◆ **DATA LISTING**:
# # # # #

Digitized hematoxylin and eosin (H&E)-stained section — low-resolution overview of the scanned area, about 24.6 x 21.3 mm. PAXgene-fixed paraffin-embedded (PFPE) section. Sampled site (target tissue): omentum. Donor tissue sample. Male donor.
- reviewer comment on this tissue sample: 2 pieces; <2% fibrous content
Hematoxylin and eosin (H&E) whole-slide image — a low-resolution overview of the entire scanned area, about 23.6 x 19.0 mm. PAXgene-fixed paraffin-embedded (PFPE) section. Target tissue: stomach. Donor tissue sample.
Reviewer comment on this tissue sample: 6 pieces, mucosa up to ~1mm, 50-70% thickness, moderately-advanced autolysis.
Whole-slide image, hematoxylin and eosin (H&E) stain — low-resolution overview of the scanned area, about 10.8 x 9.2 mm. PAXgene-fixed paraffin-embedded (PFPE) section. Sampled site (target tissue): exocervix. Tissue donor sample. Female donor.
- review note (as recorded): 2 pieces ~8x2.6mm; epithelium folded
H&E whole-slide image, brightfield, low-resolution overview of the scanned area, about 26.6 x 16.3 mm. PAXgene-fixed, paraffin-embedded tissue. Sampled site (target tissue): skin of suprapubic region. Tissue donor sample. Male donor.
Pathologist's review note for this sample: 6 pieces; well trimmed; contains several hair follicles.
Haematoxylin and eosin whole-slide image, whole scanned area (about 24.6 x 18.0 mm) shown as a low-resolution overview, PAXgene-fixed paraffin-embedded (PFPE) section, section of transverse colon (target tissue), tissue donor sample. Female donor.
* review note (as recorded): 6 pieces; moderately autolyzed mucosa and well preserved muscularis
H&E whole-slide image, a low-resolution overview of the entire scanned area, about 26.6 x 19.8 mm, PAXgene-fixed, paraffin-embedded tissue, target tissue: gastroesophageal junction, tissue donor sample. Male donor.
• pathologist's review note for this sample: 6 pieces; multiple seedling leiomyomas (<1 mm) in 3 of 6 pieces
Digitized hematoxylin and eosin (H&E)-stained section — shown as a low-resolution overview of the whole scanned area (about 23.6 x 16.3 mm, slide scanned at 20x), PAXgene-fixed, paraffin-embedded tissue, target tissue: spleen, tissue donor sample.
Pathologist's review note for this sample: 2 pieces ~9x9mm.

# # # # #

◆ **WHAT YOU HAVE TO DO**: Repeat the material above precisely.

◆ **SOLUTION FOR THIS PROBLEM**:
Digitized hematoxylin and eosin (H&E)-stained section — low-resolution overview of the scanned area, about 24.6 x 21.3 mm. PAXgene-fixed paraffin-embedded (PFPE) section. Sampled site (target tissue): omentum. Donor tissue sample. Male donor.
- reviewer comment on this tissue sample: 2 pieces; <2% fibrous content
Hematoxylin and eosin (H&E) whole-slide image — a low-resolution overview of the entire scanned area, about 23.6 x 19.0 mm. PAXgene-fixed paraffin-embedded (PFPE) section. Target tissue: stomach. Donor tissue sample.
Reviewer comment on this tissue sample: 6 pieces, mucosa up to ~1mm, 50-70% thickness, moderately-advanced autolysis.
Whole-slide image, hematoxylin and eosin (H&E) stain — low-resolution overview of the scanned area, about 10.8 x 9.2 mm. PAXgene-fixed paraffin-embedded (PFPE) section. Sampled site (target tissue): exocervix. Tissue donor sample. Female donor.
- review note (as recorded): 2 pieces ~8x2.6mm; epithelium folded
H&E whole-slide image, brightfield, low-resolution overview of the scanned area, about 26.6 x 16.3 mm. PAXgene-fixed, paraffin-embedded tissue. Sampled site (target tissue): skin of suprapubic region. Tissue donor sample. Male donor.
Pathologist's review note for this sample: 6 pieces; well trimmed; contains several hair follicles.
Haematoxylin and eosin whole-slide image, whole scanned area (about 24.6 x 18.0 mm) shown as a low-resolution overview, PAXgene-fixed paraffin-embedded (PFPE) section, section of transverse colon (target tissue), tissue donor sample. Female donor.
* review note (as recorded): 6 pieces; moderately autolyzed mucosa and well preserved muscularis
H&E whole-slide image, a low-resolution overview of the entire scanned area, about 26.6 x 19.8 mm, PAXgene-fixed, paraffin-embedded tissue, target tissue: gastroesophageal junction, tissue donor sample. Male donor.
• pathologist's review note for this sample: 6 pieces; multiple seedling leiomyomas (<1 mm) in 3 of 6 pieces
Digitized hematoxylin and eosin (H&E)-stained section — shown as a low-resolution overview of the whole scanned area (about 23.6 x 16.3 mm, slide scanned at 20x), PAXgene-fixed, paraffin-embedded tissue, target tissue: spleen, tissue donor sample.
Pathologist's review note for this sample: 2 pieces ~9x9mm.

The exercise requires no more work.